Four Lions schert sich keinen Augenblick um das, was man vielleicht nicht zeigen oder worüber man sich vielleicht nicht lustig machen dürfte. Das ist seine große Qualität, wobei die konsequente Auslassung jeder politischen Korrektheit allein noch keinen guten Film ergäbe. In den äußerst treffsicheren, mitunter mehr als schwarzen Pointen – so kommt es mehr als nur einmal zu todbringenden Missverständnissen und Verwechslungen – versteckt Regisseur Christopher Morris eine ziemlich clevere Dekonstruktion von religiösem Eifer und eines offenkundig gestörten Weltbildes. Obwohl hier auf den islamistischen Terror bezogen, lässt sich die Lesart des Films auf jedwede Art von Extremismus problemlos erweitern. In allen Fällen werden Menschen instrumentalisiert, indoktriniert und mit absurden Versprechungen manipuliert.

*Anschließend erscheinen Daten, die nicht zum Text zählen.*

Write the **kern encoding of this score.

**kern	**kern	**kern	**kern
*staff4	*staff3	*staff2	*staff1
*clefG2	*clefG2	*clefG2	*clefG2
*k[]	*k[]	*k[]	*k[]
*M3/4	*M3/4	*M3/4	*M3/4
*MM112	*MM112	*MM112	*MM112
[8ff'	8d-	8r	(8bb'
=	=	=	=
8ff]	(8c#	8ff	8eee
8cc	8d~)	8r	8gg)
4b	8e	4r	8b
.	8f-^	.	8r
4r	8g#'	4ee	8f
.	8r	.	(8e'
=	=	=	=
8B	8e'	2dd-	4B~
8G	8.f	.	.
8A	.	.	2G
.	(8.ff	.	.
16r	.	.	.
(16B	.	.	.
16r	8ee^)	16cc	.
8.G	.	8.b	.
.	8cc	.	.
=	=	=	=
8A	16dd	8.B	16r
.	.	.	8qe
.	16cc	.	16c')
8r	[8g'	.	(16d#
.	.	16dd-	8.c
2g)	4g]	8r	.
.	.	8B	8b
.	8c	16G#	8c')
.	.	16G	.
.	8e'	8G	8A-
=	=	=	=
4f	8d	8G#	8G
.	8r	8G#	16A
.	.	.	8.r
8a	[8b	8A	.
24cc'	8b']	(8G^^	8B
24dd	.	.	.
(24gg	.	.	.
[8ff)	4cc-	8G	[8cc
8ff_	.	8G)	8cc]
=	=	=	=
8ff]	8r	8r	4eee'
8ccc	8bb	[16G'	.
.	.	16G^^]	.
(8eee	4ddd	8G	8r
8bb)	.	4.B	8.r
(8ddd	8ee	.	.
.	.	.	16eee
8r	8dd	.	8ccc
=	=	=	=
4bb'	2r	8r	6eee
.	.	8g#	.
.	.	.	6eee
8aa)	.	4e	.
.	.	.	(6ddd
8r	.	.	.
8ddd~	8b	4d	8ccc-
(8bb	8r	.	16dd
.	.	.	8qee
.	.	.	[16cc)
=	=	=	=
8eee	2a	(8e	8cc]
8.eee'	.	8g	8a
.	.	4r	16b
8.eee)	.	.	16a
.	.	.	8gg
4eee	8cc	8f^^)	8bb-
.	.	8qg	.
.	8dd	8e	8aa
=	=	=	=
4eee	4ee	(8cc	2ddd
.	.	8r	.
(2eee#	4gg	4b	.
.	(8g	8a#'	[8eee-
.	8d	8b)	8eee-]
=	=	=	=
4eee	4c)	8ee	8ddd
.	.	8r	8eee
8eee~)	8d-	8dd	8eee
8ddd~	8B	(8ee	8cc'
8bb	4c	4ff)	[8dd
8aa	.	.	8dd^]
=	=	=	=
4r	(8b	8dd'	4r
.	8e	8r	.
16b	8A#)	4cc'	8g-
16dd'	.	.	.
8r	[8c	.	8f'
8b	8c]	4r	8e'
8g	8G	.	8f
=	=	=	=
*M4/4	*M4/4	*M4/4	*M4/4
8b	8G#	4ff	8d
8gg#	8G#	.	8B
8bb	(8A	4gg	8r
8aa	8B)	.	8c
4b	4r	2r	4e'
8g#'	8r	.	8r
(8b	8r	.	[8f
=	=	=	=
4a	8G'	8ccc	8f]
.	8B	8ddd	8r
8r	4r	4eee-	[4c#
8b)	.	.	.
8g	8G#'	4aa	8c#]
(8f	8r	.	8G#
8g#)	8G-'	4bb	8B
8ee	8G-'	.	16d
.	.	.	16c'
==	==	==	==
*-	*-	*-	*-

Obgleich gewisse, besonders skurrile Einfälle ab sofort immer wieder nacherzählt und zitiert werden dürften – Fessals missglückte Versuche, eine Krähe als fliegenden Bombenkurier auszubilden, die hinreißend amateurhaften Outtakes ihrer Bekennervideos –, besteht Four Lions nicht allein aus lauten Gags. Erschreckend ist, wie selbstverständlich Omars Frau – eine Krankenschwester – den Plan ihres Mannes unterstützt. Sie versucht erst gar nicht, ihm die grausame und feige Tat auszureden. Es sind Beobachtungen wie diese, in die Morris schmerzhafte Wahrheiten über Verblendung und Fanatismus verpackt. Sein Film tritt selbstbewusst für einen säkularen Staat und eine freie Gesellschaft ein. Dass er dabei bis zum Ende sein hohes Tempo beibehält und überdies nie seinen Biss verliert, macht aus ihm eine uneingeschränkt sehenswerte Satire.
Für Programmkino.de.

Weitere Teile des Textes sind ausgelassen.